The great bison chase continues

  Fifteen bison thundered along a barbed-wire fence in West Yellowstone while officials from the Montana Department of Livestock chased them from snowmobiles in December. After running the herd for a half an hour through a privately owned field, officials cornered eight. Then they shot blanks from rifles into the air, set off firecrackers and yelled until the lead bison jumped the fence. One by one, the rest of the herd followed, lumbering back into Yellowstone National Park.


So far this winter, department staffers have chased over 500 of the animals from state and private land, maintaining Montana's brucellosis-free status, says Marc Bridges, acting director of the state's livestock agency. The alternative is killing bison, he adds.
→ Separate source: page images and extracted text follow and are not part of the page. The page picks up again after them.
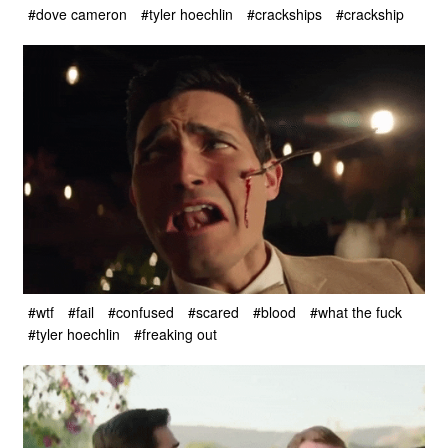
#dove cameron
#tyler hoechlin
#crackships
#crackship
#wtf
#fail
#confused
#scared
#blood
#what the fuck
#tyler hoechlin
#freaking out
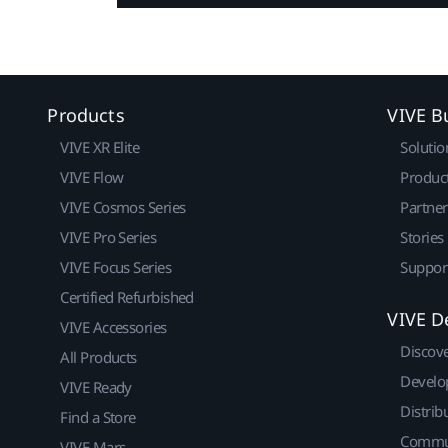
Products
VIVE B
VIVE XR Elite
Solutio
VIVE Flow
Produc
VIVE Cosmos Series
Partne
VIVE Pro Series
Stories
VIVE Focus Series
Suppor
Certified Refurbished
VIVE D
VIVE Accessories
Discov
All Products
Develo
VIVE Ready
Distrib
Find a Store
Commu
VIVE Mars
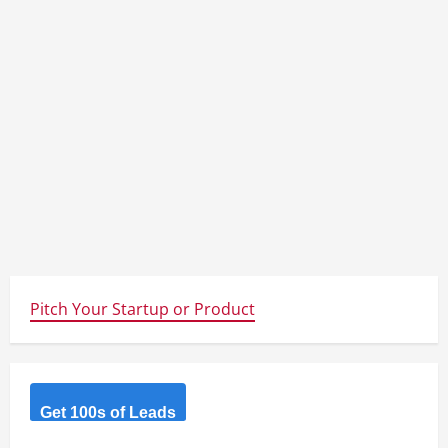
Pitch Your Startup or Product
Get 100s of Leads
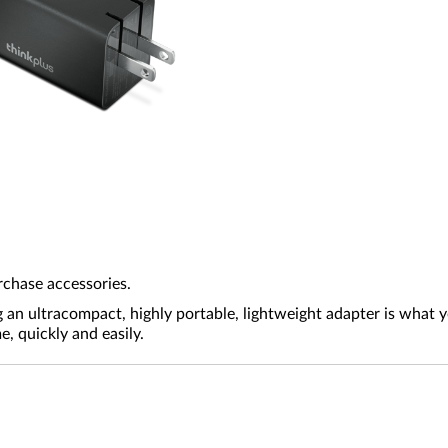
rchase accessories.
g an ultracompact, highly portable, lightweight adapter is what
 quickly and easily.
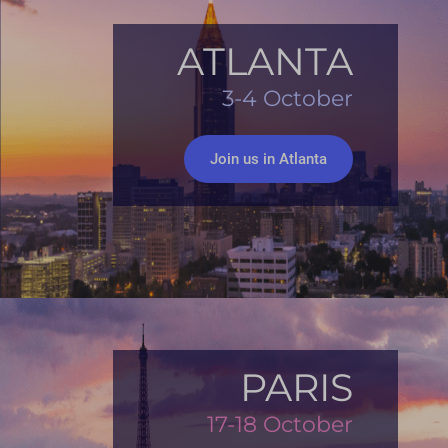
ATLANTA
3-4 October
Join us in Atlanta
PARIS
17-18 October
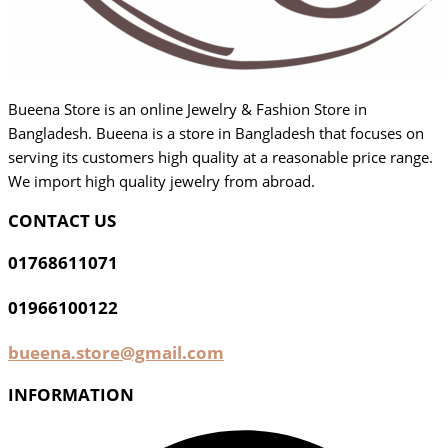
Bueena Store is an online Jewelry & Fashion Store in
Bangladesh. Bueena is a store in Bangladesh that focuses on
serving its customers high quality at a reasonable price range.
We import high quality jewelry from abroad.
CONTACT US
01768611071
01966100122
bueena.store@gmail.com
INFORMATION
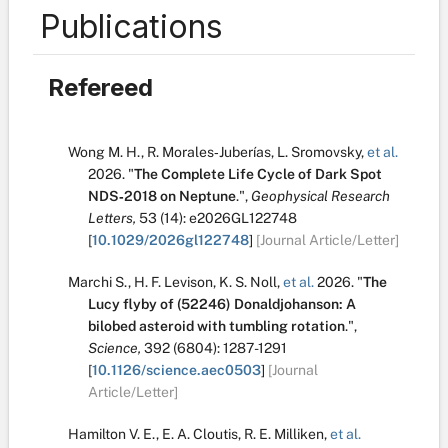
Publications
Refereed
Wong M. H.
,
R. Morales‐Juberías
,
L. Sromovsky
,
et al.
2026.
"
The Complete Life Cycle of Dark Spot
NDS‐2018 on Neptune
.
",
Geophysical Research
Letters,
53
(14):
e2026GL122748
[
10.1029/2026gl122748
]
[Journal Article/Letter]
Marchi S.
,
H. F. Levison
,
K. S. Noll
,
et al.
2026.
"
The
Lucy flyby of (52246) Donaldjohanson: A
bilobed asteroid with tumbling rotation
.
",
Science,
392
(6804):
1287-1291
[
10.1126/science.aec0503
]
[Journal
Article/Letter]
Hamilton V. E.
,
E. A. Cloutis
,
R. E. Milliken
,
et al.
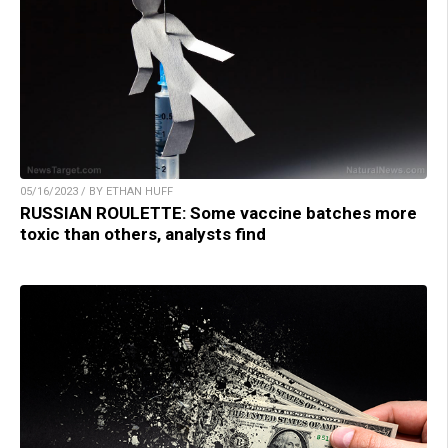
05/16/2023 / BY ETHAN HUFF
RUSSIAN ROULETTE: Some vaccine batches more
toxic than others, analysts find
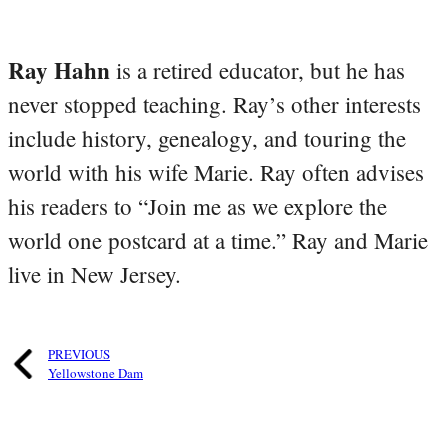
Ray Hahn
is a retired educator, but he has
never stopped teaching. Ray’s other interests
include history, genealogy, and touring the
world with his wife Marie. Ray often advises
his readers to “Join me as we explore the
world one postcard at a time.” Ray and Marie
live in New Jersey.
PREVIOUS
Yellowstone Dam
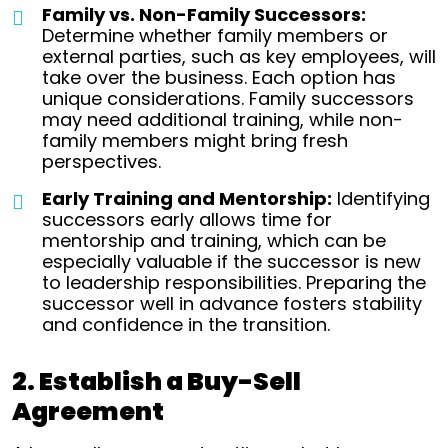
Family vs. Non-Family Successors:
Determine whether family members or
external parties, such as key employees, will
take over the business. Each option has
unique considerations. Family successors
may need additional training, while non-
family members might bring fresh
perspectives.
Early Training and Mentorship:
Identifying
successors early allows time for
mentorship and training, which can be
especially valuable if the successor is new
to leadership responsibilities. Preparing the
successor well in advance fosters stability
and confidence in the transition.
2. Establish a Buy-Sell
Agreement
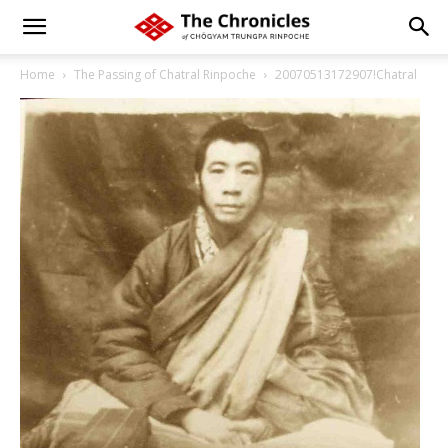
Home
The Passing of Chatral Rinpoche
20070513172907!Chatral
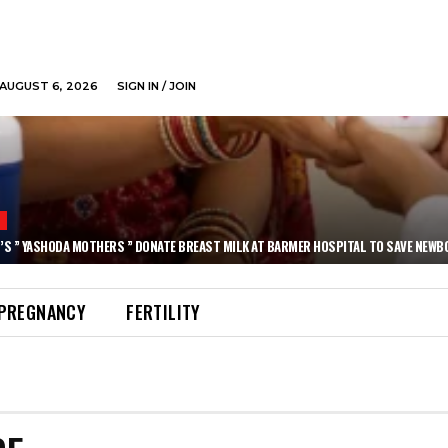
AUGUST 6, 2026
SIGN IN / JOIN
N
’S ” YASHODA MOTHERS ” DONATE BREAST MILK AT BARMER HOSPITAL TO SAVE NEWB
PREGNANCY
FERTILITY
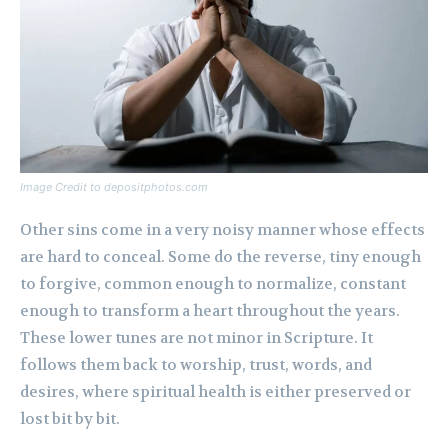
Image Credit to depositphotos.com
Other sins come in a very noisy manner whose effects
are hard to conceal. Some do the reverse, tiny enough
to forgive, common enough to normalize, constant
enough to transform a heart throughout the years.
These lower tunes are not minor in Scripture. It
follows them back to worship, trust, words, and
desires, where spiritual health is either preserved or
lost bit by bit.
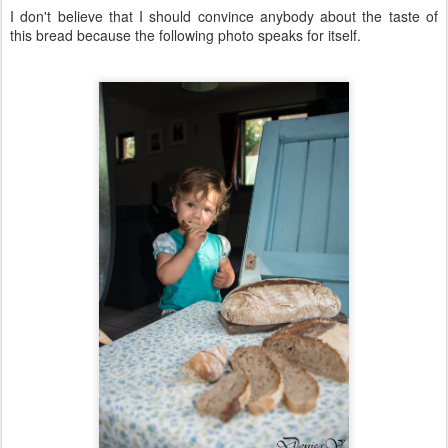
I don't believe that I should convince anybody about the taste of
this bread because the following photo speaks for itself.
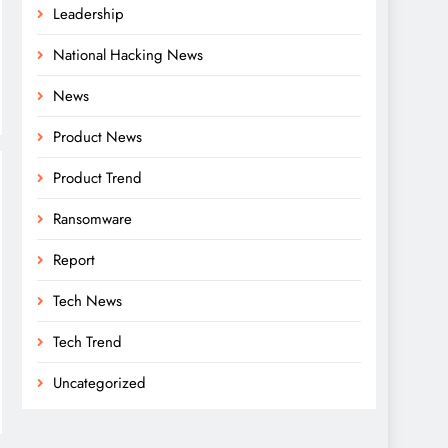
Leadership
National Hacking News
News
Product News
Product Trend
Ransomware
Report
Tech News
Tech Trend
Uncategorized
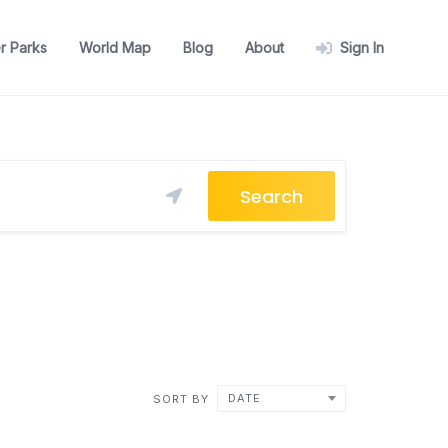
r Parks
World Map
Blog
About
Sign In
Search
DATE
SORT BY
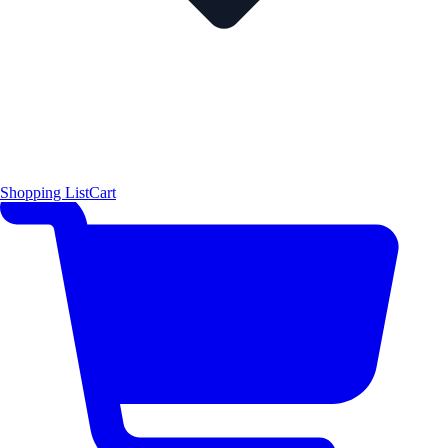
Shopping List
Cart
Activists with the group Buffalo Nations, who are camped near here for the second winter, call the department's actions inhumane and unnecessary. "Hazing bison back into the park or capturing them uses up energy resources the animals need to survive the winter," says activist Leo Brennen. "It would be more humane to shoot the animals. Hazing is ultimately the same thing as killing them." Two activists were arrested in January while protesting the hazing.


The federal Animal and Plant Health Inspection Service has said there is little risk of calves, yearlings and bulls spreading brucellosis to cattle if they leave the park for limited amounts of time. Nonetheless, the Department of Livestock has started work on a capture pen near Horse Butte, where officials will catch bison and test them for brucellosis. All animals that test positive will be killed.